A non-invasive sound technology that breaks down liver tumors in mice, killing cancer cells and stimulating the immune system to prevent further spread (metastasis), was developed by biomedical engineers at the University of Michigan (UM) in the USA.
The treatment, called histotripsy, focuses ultrasound waves to mechanically destroy the target tissue with millimeter precision.
In a new study, the team showed that by destroying just 50% to 75% of the liver tumor volume with sound, the mice’s immune system was able to eliminate the rest, and there was no evidence of recurrence or metastases in 81% of animals. after 12 weeks.
“Even if we don’t target the entire tumor, we can still cause the tumor to regress and also reduce the risk of future metastasis,” says Zhen Xu, a professor of biomedical engineering at UM and senior author of the new research published in Cancers.
Liver cancer is one of the top 10 causes of cancer-related deaths worldwide, and while there are several treatment options available, the prognosis remains poor. Five-year survival rates are less than 18% in the US.
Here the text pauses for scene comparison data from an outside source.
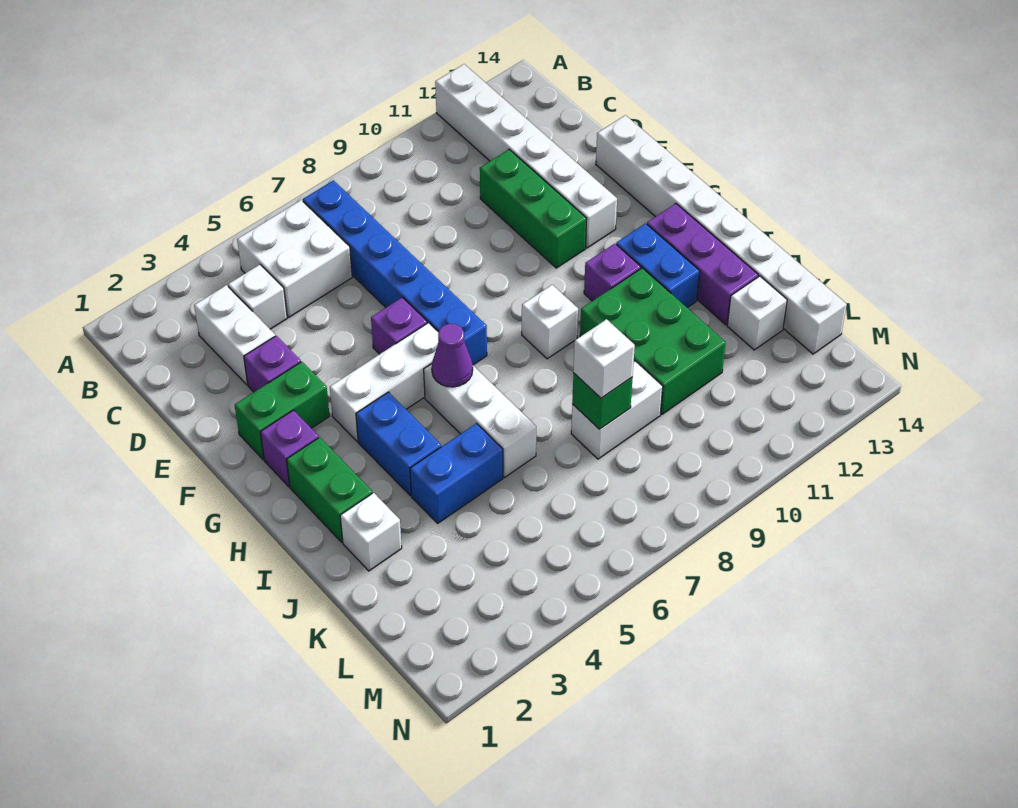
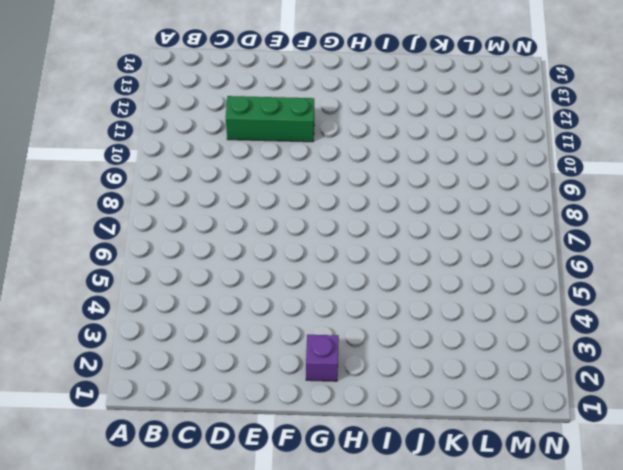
none -> white 1x6 brick [435,64,617,248]
none -> white 2x2 brick [237,200,352,317]
none -> blue 1x6 brick [303,180,487,365]

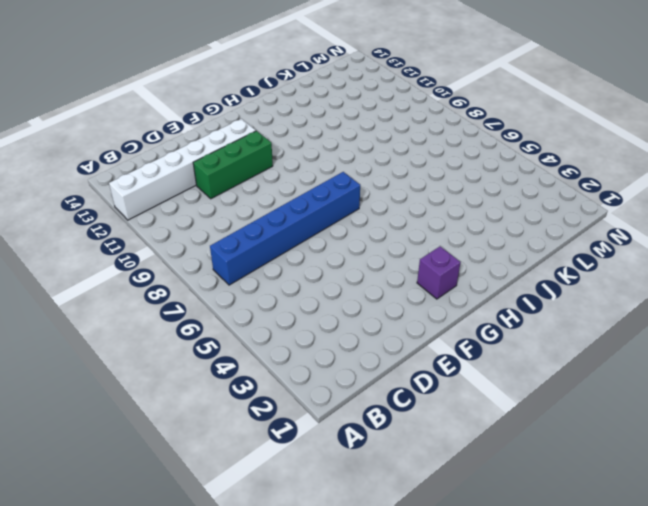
none -> white 2x2 brick [237,200,352,317]
none -> white 1x2 brick [194,285,275,385]
none -> white 1x1 brick [228,265,287,329]

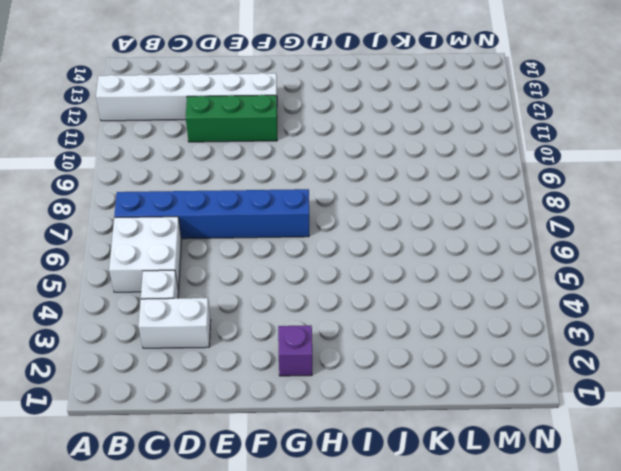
none -> purple 1x1 brick [244,336,301,392]
none -> white 1x8 brick [596,115,847,354]
none -> green 1x2 brick [235,362,330,460]

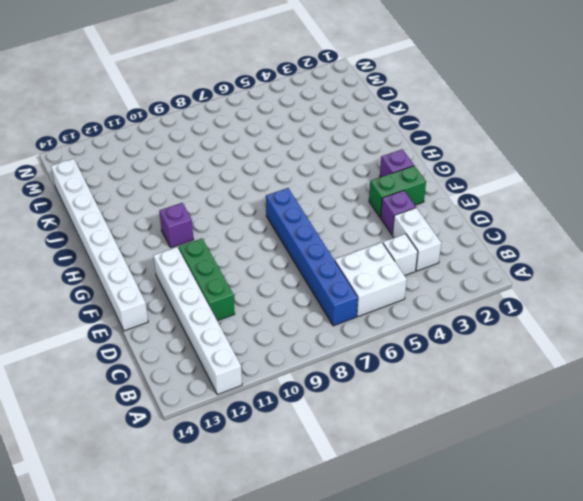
none -> purple 1x1 brick [371,297,427,354]
none -> white 1x3 brick [330,323,439,441]
none -> green 1x2 brick [287,437,372,542]

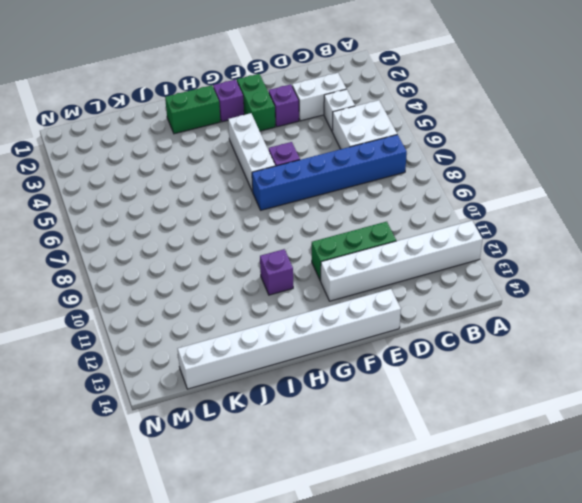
none -> blue 1x2 brick [356,392,441,496]
none -> white 1x3 brick [424,364,536,477]
none -> white 1x1 brick [522,285,578,359]

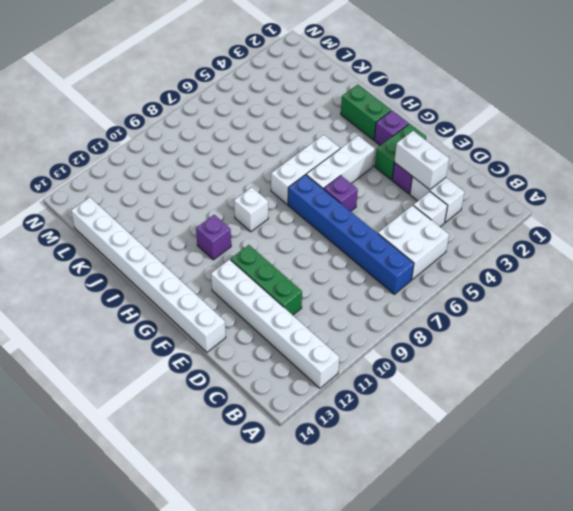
white 1x2 brick [394,131,449,190] -> white 1x2 brick turned to [571,361,663,459]
white 1x3 brick [271,135,340,204] -> white 1x3 brick turned to [424,364,536,477]
none -> blue 1x2 brick [356,392,441,496]
none -> blue 1x2 brick [616,223,700,308]
none -> purple 1x3 brick [647,204,758,325]

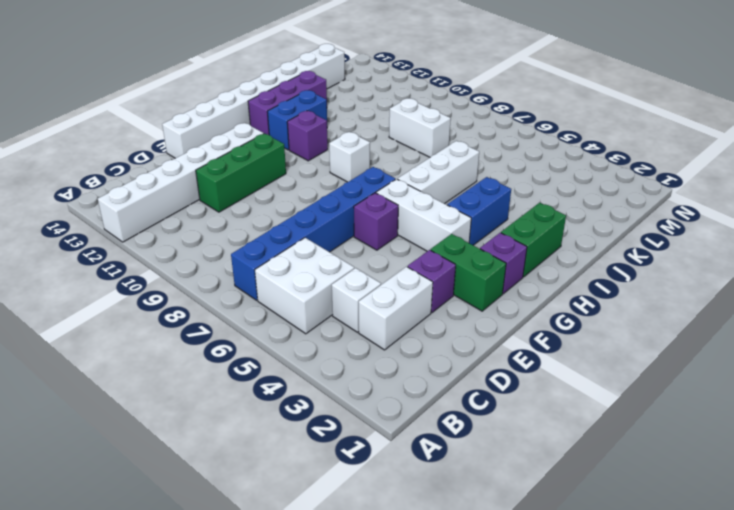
none -> green 2x3 brick [580,268,726,414]
none -> white 1x1 brick [340,493,402,571]
none -> blue 1x2 brick [410,423,503,523]

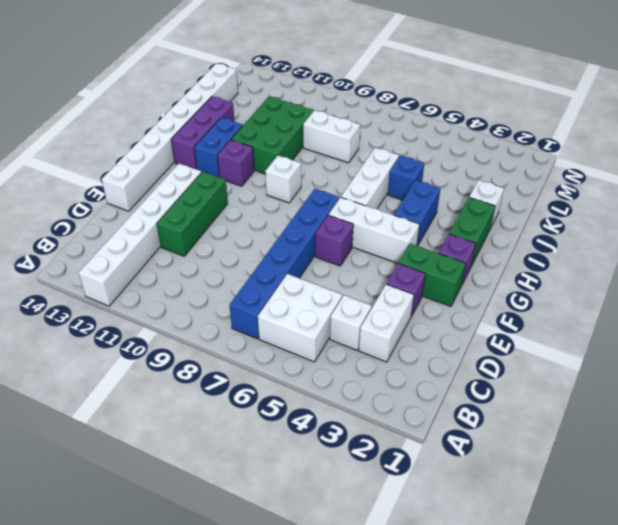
blue 1x1 brick [388,156,424,200] -> blue 1x2 brick [410,423,503,523]
none -> white 1x1 brick [727,276,787,350]
none -> purple 1x1 cone [432,324,473,387]
none -> green 1x1 brick [572,373,633,429]

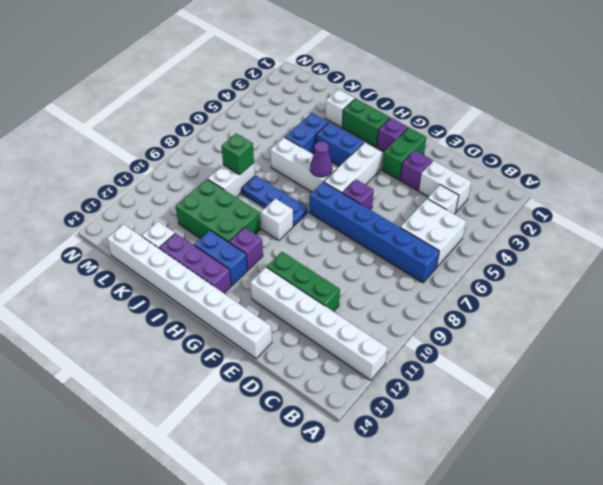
blue 1x3 plate [242,175,308,226] -> none
none -> white 1x1 brick [573,319,635,398]

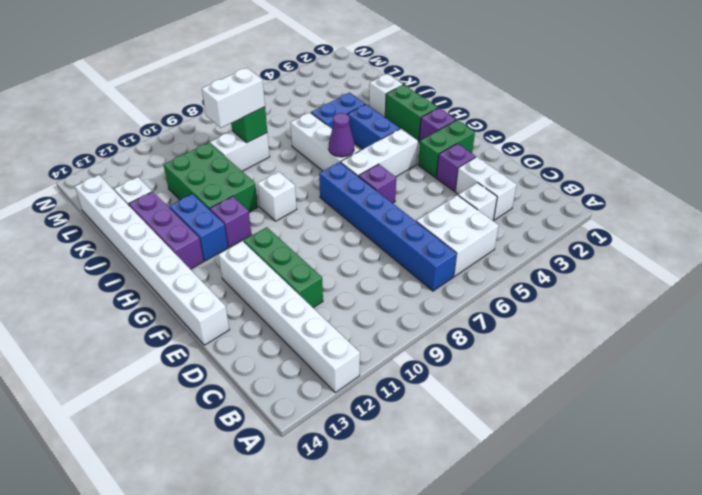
white 1x2 brick [202,68,265,128] -> white 1x1 brick [573,319,635,398]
Due to the high incidence of tumor recurrence and metastasis after initial treatment, there is a great clinical need to improve these results. Histotripsy, a relatively new technique pioneered by engineers at UM, is being tested on human liver cancer in the US and Europe.
It relies on a process known as acoustic cavitation, in which high-energy, microsecond pulses of ultrasound generate microbubbles within target tissues that rapidly expand and collapse.
These violent but extremely localized mechanical stresses kill cancer cells and destroy the tumor’s structure so that it can be eliminated by the body, without the harmful side effects associated with other currently available treatments (chemotherapy, radiation therapy, ablation).
“Our transducer, designed and built at UM, delivers high-amplitude microsecond ultrasound pulses – acoustic cavitation – to focus the tumor specifically to break it up,” explains Xu. “Traditional ultrasound devices use lower amplitude pulses for imaging.”
Engineers were interested in investigating the effect of only partially destroying tumors with histotripsy because, in many clinical situations, the entirety of a cancerous tumor cannot be directly targeted due to the size, location, or stage of progression of the mass.
In mice, they only targeted a part of each mass and left behind a viable intact tumor to show the effectiveness of the approach under less-than-ideal conditions.
The treatment stimulated the mice’s immune responses, indicated by increased infiltration of immune cells into the tumor tissue, which possibly contributed to the eventual regression of the non-target portion of the tumor and prevented the cancer from spreading.
“Histotripsy is a promising option that can overcome the limitations of currently available ablation modalities and provide safe and effective non-invasive liver tumor ablation,” says Tejaswi Worlikar, a PhD student in biomedical engineering at UM.
“We hope that our learnings from this study will motivate future preclinical and clinical histotripsy investigations towards the ultimate goal of clinical adoption of histotripsy treatment for patients with liver cancer.”